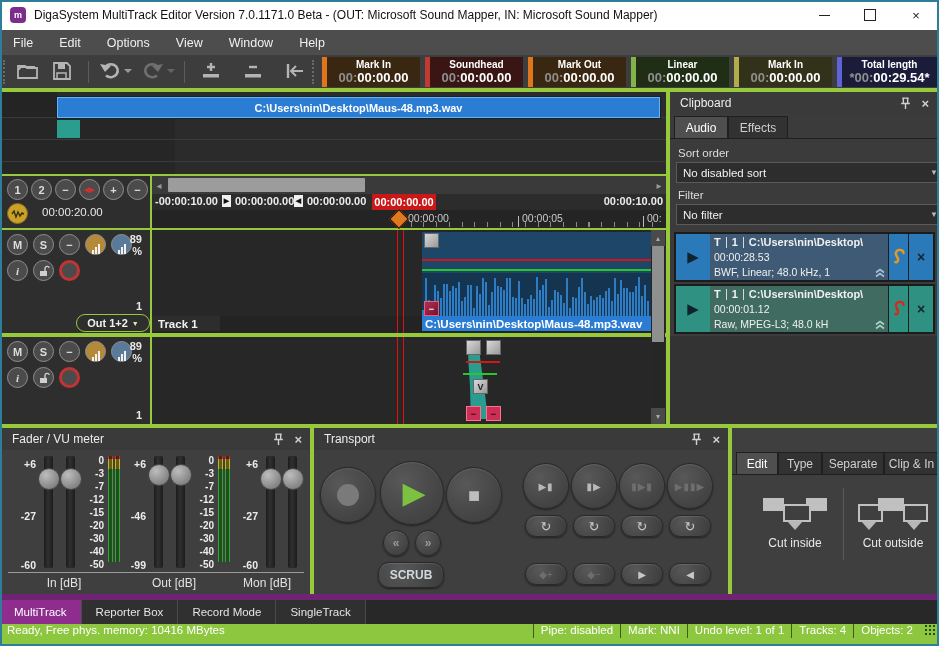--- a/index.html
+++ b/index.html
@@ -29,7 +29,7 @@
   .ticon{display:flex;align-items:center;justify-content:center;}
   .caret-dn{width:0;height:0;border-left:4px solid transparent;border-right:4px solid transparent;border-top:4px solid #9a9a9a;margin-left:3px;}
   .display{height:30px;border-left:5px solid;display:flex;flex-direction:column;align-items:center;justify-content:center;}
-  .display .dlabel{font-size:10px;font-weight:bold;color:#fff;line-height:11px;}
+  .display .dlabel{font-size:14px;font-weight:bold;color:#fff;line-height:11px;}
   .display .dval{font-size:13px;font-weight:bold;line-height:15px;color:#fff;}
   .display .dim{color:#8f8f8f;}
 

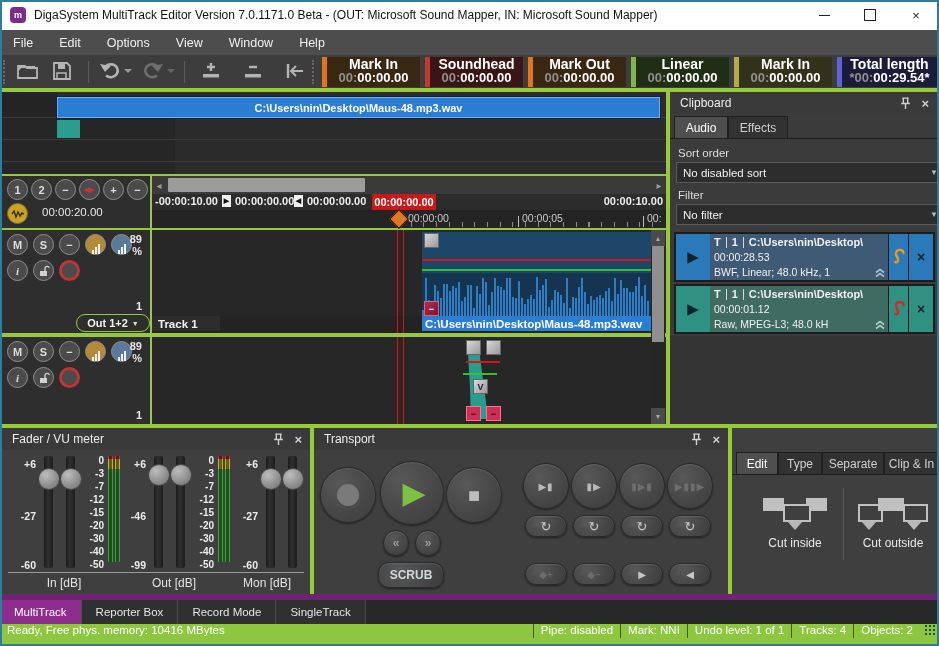--- a/index.html
+++ b/index.html
@@ -256,7 +256,7 @@
       <span class="dval"><span class="dim">00:</span><span>00:00.00</span></span>
     </div>
     <div class="abs display" style="left: 631px; top: 2px; width: 98px; background: rgb(32, 46, 21); border-left-color: rgb(130, 180, 74);">
-      <span class="dlabel">Linear</span>
+      <span class="dlabel">Ready</span>
       <span class="dval"><span class="dim">00:</span><span>00:00.00</span></span>
     </div>
     <div class="abs display" style="left: 734px; top: 2px; width: 98px; background: rgb(50, 49, 26); border-left-color: rgb(179, 172, 74);">

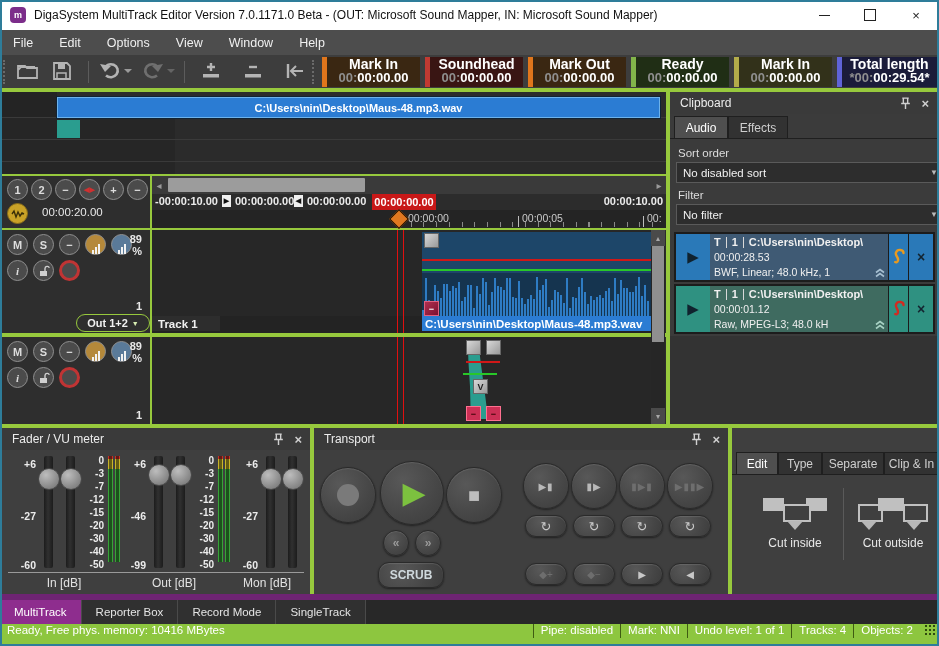--- a/index.html
+++ b/index.html
@@ -634,7 +634,7 @@
     <div class="ftrack" style="left:286px;top:28px;"></div>
     <div class="fknob" style="left:258px;top:40px;"></div>
     <div class="fknob" style="left:280px;top:40px;"></div>
-    <div class="gname" style="left:228px;top:144px;width:74px;">Mon [dB]</div>
+    <div class="gname" style="left:228px;top:144px;width:74px;">Sun [dB]</div>
   </div>
 
   <div class="abs panel" style="left:314px;top:428px;width:414px;height:166px;">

* * * *

### Exercise details
Filter the lines above, keeping each one that contains the string "font".

### The answer
-  .display .dlabel{font-size:10px;font-weight:bold;color:#fff;line-height:11px;}
+  .display .dlabel{font-size:14px;font-weight:bold;color:#fff;line-height:11px;}
   .display .dval{font-size:13px;font-weight:bold;line-height:15px;color:#fff;}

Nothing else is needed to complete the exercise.